Oleh Ustadz Ma’ruf Khozin *)
Ada sebagian warga kita yang tidak percaya wabah, namun melihat realitas di kampung-kampung banyak orang yang wafat. Agar tidak banyak orang yang wafat, maka mereka keliling kampung membaca Shalawat Burdah, sambil membawa obor dan kentongan.
Saya percaya keampuhan doa kepada Allah dengan memperbanyak Shalawat. Alhamdulillah, saya menerima beberapa ijazah dari guru-guru saya. Saya setuju dengan doa keselamatan di masa-masa sekarang. Masalahnya adalah mereka berkerumun, tidak memakai masker dan tidak menjaga jarak.

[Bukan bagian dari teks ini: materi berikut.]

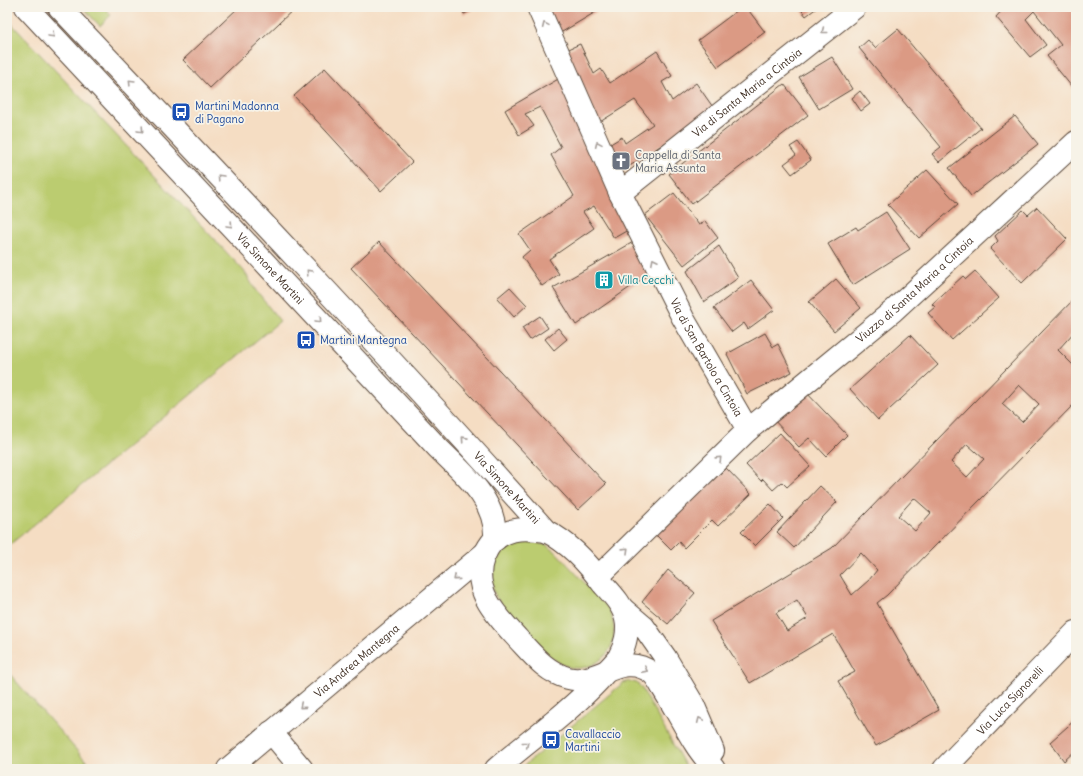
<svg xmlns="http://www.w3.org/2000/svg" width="1083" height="776" font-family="Delius,sans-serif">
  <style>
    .green { fill: #bbcc6f; stroke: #7b7b46 }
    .building { fill: #db9a84; fill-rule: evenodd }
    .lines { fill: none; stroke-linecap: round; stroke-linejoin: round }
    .minor-casing { stroke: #574537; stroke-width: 24 }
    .minor { stroke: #fff; stroke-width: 22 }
    .oneway { stroke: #a79f9a }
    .labels { text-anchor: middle; stroke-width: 3.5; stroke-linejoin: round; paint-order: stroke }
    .street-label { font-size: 11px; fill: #3b2a1e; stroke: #f7f3e8 }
    .transit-label { font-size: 11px; fill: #164399; stroke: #f7f3e8; text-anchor: start }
    .worship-label { font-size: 11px; fill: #5b616d; stroke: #f7f3e8; text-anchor: start }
    .culture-label { font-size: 11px; fill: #0d838f; stroke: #f7f3e8; text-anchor: start }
  </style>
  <rect width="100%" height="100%" fill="#f7f3e8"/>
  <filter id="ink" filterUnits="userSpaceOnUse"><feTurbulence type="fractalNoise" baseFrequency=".025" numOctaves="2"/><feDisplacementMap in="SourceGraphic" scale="8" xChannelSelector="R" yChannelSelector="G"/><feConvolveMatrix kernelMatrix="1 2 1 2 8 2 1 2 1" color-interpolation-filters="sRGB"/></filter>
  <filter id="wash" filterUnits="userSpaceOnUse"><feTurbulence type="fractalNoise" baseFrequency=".012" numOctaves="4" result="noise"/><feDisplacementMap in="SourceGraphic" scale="16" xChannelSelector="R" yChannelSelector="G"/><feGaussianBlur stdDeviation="0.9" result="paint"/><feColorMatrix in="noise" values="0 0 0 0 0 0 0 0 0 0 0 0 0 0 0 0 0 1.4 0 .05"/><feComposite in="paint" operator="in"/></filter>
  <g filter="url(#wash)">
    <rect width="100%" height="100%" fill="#f5ddc3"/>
    <path class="green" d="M82,7H104L111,15L100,26Z
      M7,19L244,271L256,291L280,321L7,547Z
      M527,541L546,545L555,551L608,608C615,621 617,639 608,652C603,659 597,663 589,666C562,676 543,649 527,632C518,622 505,612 498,600C488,586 492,561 505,550C512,544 519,542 527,541Z
      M7,671L93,769H7Z
      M629,681L637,683L641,687L687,769H520L623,683Z"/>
    <g id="blocks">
      <path class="building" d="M239,7H296L210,88L183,60Z
        M460,7H470L472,10L464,14Z
        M546,7H604L557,35Z
        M742,7H746L765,32L718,67L698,40Z
        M799,7H818L806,16Z
        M1005,7H1076V92L1047,56L1061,45L1034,11L1026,19L1046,45L1030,57L996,17Z
        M898,29L981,128L939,162L932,154L941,147L859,48L868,40L875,48Z
        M580,44L594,74L601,69L610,83L657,51L672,76L662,82L672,101L696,83L715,110L619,173L607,146L622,137L625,143L653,124L635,100L595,125L562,52Z
        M832,57L852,89L819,109L799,77Z
        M325,68L412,162L381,191L294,96Z
        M560,78L628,230L614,238L594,206L583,212L594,228L549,259L559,274L542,286L522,257L530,250L519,234L574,196L551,155L561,147L540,107L525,114L534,126L519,135L505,110Z
        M784,84L808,115L692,204L669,174Z
        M860,91L870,104L861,111L852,98Z
        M1015,116L1038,144L971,196L949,168Z
        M798,142L811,160L792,174L784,164L796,155L790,147Z
        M927,170L958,204L919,238L888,205Z
        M674,193L699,225L705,221L718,238L684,265L645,215Z
        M1037,207L1067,239L1022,283L990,249L998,241L995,236L1023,210L1028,215Z
        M886,212L910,249L853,285L828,244L856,227L858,230Z
        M635,241L652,272L576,325L553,288Z
        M379,242L606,484L578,510L351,268Z
        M719,246L738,278L704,302L687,271Z
        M975,271L999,298L952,340L928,313L935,307L932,304L963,276L966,279Z
        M836,279L861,308L834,331L809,302Z
        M751,280L774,310L748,329L744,323L732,332L714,308Z
        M510,287L527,305L514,317L497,298Z
        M1076,297V333L1075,331L1058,350L1076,368V402L887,595L877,603L939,710L876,746L838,681L855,672L833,634L750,683L711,621L832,548ZM1019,385L1039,404L1022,422L1002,404ZM967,444L984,459L967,477L951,462ZM914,498L931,513L915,531L898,516ZM861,553L877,570L869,580L852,595L840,575ZM797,600L808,618L787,631L776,613Z
        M540,316L548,328L530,340L522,328Z
        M558,328L567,339L554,350L545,339Z
        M765,333L773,347L778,344L792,372L747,394L727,354Z
        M910,335L938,365L878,420L850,389Z
        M804,390L847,435L826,456L809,438L799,447L772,418Z
        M780,433L810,466L787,487L782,482L773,490L763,479L761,481L746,465Z
        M726,468L751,494L718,526L712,520L684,548L679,542L671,550L655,534Z
        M820,486L837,502L794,548L777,532Z
        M770,504L783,518L755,546L741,532Z
        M668,570L695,593L668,624L642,602Z
        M1076,719V750L1064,761L1050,742Z"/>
    </g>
  </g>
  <g filter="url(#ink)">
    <use href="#blocks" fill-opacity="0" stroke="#574537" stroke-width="1"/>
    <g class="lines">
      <g class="minor-casing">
        <g id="minor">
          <path id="s1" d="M26,7L438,448C463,473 498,501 495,540"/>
          <path id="s2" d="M59,7C223,180 387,353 546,531C569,543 588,563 603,584C612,594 623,605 626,619C629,631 625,646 619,657C613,665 605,672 599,680C568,713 530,740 496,769"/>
          <path id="s3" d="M538,7L620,193L683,318L748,430"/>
          <path id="s4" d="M620,193L855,7"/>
          <path d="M546,531C527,528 510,527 494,540C489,545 486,551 483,558C471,591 498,617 518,639C533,655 546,672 568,678C597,686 622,650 652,673C656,676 659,682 662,687C674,706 684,726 696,745C701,753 708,761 714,769"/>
          <path id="s5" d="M598,577L748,430L893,311L1076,142"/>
          <path d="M624,610L644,627L665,657L693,704L713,751"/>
          <path d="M271,732L302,769"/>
          <path id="s6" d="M228,769L485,553"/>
          <path id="s7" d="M944,769L1076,632"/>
        </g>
      </g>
      <use href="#minor" class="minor"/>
    </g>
    <defs><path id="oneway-chevron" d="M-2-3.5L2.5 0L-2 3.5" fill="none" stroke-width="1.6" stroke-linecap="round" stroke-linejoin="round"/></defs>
    <g class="oneway">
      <use href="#oneway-chevron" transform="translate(545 25) rotate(-114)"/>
      <use href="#oneway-chevron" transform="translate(824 31) rotate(142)"/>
      <use href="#oneway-chevron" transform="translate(52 35) rotate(47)"/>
      <use href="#oneway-chevron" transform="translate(131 82) rotate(-134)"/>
      <use href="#oneway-chevron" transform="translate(141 130) rotate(47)"/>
      <use href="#oneway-chevron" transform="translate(598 144) rotate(-114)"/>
      <use href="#oneway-chevron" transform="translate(220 177) rotate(-133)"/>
      <use href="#oneway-chevron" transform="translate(230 225) rotate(47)"/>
      <use href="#oneway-chevron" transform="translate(654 261) rotate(-117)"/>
      <use href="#oneway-chevron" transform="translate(309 272) rotate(-133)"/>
      <use href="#oneway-chevron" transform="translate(319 320) rotate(47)"/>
      <use href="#oneway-chevron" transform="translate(464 439) rotate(-132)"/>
      <use href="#oneway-chevron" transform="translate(719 459) rotate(-44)"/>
      <use href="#oneway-chevron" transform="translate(626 550) rotate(-44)"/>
      <use href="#oneway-chevron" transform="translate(456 578) rotate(139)"/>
      <use href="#oneway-chevron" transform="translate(645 670) rotate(26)"/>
      <use href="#oneway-chevron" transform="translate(302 706) rotate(140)"/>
      <use href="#oneway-chevron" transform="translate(700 720) rotate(-114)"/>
      <use href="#oneway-chevron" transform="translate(526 744) rotate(-39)"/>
    </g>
  </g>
  <defs>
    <g id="bus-square" transform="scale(1)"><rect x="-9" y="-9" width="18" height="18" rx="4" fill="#1a4fb4" stroke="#f7f3e8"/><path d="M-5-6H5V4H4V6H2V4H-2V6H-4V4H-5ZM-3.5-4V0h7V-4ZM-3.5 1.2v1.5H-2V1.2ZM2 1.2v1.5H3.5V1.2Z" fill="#fff"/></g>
    <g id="church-square" transform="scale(1)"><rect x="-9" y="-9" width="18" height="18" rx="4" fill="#6b7280" stroke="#f7f3e8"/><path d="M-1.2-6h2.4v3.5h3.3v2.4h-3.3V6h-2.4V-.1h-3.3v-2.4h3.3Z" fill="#fff"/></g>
    <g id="building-square" transform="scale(1)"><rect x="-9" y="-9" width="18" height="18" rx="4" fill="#0f9aa8" stroke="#f7f3e8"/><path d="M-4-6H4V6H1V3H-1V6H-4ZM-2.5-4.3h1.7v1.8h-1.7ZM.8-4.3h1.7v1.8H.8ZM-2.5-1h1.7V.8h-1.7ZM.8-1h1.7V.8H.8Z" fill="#fff"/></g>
  </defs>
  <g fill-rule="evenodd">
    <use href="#bus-square" x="181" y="112"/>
    <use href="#church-square" x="621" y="161"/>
    <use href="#building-square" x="604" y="280"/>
    <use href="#bus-square" x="306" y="340"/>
    <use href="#bus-square" x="551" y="740"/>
  </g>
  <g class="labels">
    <g class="street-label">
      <text dy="4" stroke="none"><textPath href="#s4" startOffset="162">Via di Santa Maria a Cintoia</textPath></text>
      <text dy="4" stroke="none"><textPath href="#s1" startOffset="358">Via Simone Martini</textPath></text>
      <text dy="4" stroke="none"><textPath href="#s5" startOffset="428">Viuzzo di Santa Maria a Cintoia</textPath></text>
      <text dy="4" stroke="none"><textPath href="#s3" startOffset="389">Via di San Bartolo a Cintoia</textPath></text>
      <text dy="4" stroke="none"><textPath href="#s2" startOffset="657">Via Simone Martini</textPath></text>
      <text dy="4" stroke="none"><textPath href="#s6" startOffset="168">Via Andrea Mantegna</textPath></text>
      <text dy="4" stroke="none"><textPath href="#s7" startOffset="95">Via Luca Signorelli</textPath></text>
    </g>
    <g class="transit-label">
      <text x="195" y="110">Martini Madonna<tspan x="195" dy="13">di Pagano</tspan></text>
      <text x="320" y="344">Martini Mantegna</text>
      <text x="565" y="738">Cavallaccio<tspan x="565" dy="13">Martini</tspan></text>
    </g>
    <g class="worship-label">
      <text x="635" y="159">Cappella di Santa<tspan x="635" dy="13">Maria Assunta</tspan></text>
    </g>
    <g class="culture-label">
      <text x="618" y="284">Villa Cecchi</text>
    </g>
  </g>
  <rect width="1083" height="776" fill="none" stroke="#f7f3e8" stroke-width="24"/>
</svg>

Kita cukup belajar dari perjalanan Thaun / wabah yang dialami oleh Umat Islam di abad pertengahan.
Al-Hafidz Ibnu Hajar mengisahkan 2 peristiwa di negeri Syam dan Mesir dalam kitabnya Badzl Ma’un fi Fadli Thaun, 328-329.
فصاروا يدعون ويصرخون صراخًا عاليًا فذكر أن الناس خرجوا إلى الصحراء ومعظم أكابر البلد فدعوا واستغاثوا، فعظُم الطاعونُ بعد ذلك، وكَثُرَ، وكان قبل دعائهم أخفُّ
“Pada tahun 749 H, Penduduk Damaskus berdoa dan menjerit dengan keras. Disebutkan bahwa mereka keluar menuju lapangan bersama para pembesar negeri itu, mereka berdoa dan istighosah (minta pertolongan), lalu Thaun –wabah– semakin meluas dan makin banyak, padahal sebelumnya masih sedikit.”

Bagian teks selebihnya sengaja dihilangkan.